» **Work to do**:
Print the commit message text from the i2c bus recovery patch, starting with "Claudio Foellmi Oct." and going on through "can skip it.".

--- Selection ---

[v2] i2c: omap: Trigger bus recovery in lockup case

Message ID 1507110225-3050-1-git-send-email-claudio.foellmi@ergon.ch
State Accepted
Headers show
Series
  • [v2] i2c: omap: Trigger bus recovery in lockup case
Related show

Commit Message

Claudio Foellmi Oct. 4, 2017, 9:43 a.m.
A very conservative check for bus activity (to prevent interference
in multimaster setups) prevented the bus recovery methods from being
triggered in the case that SDA or SCL was stuck low.
This defeats the purpose of the recovery mechanism, which was introduced
for exactly this situation (a slave device keeping SDA pulled down).

Also added a check to make sure SDA is low before attempting recovery.
If SDA is not stuck low, recovery will not help, so we can skip it.

Note that bus lockups can persist across reboots. The only other options
are to reset or power cycle the offending slave device, and many i2c
slaves do not even have a reset pin.

--- Given information ---

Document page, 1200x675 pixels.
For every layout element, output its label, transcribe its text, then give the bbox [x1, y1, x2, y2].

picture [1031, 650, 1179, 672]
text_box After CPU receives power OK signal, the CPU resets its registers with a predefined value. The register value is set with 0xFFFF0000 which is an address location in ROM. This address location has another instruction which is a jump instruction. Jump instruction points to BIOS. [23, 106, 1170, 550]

---

» **Reply to the exercise**:
Claudio Foellmi Oct. 4, 2017, 9:43 a.m.
A very conservative check for bus activity (to prevent interference
in multimaster setups) prevented the bus recovery methods from being
triggered in the case that SDA or SCL was stuck low.
This defeats the purpose of the recovery mechanism, which was introduced
for exactly this situation (a slave device keeping SDA pulled down).

Also added a check to make sure SDA is low before attempting recovery.
If SDA is not stuck low, recovery will not help, so we can skip it.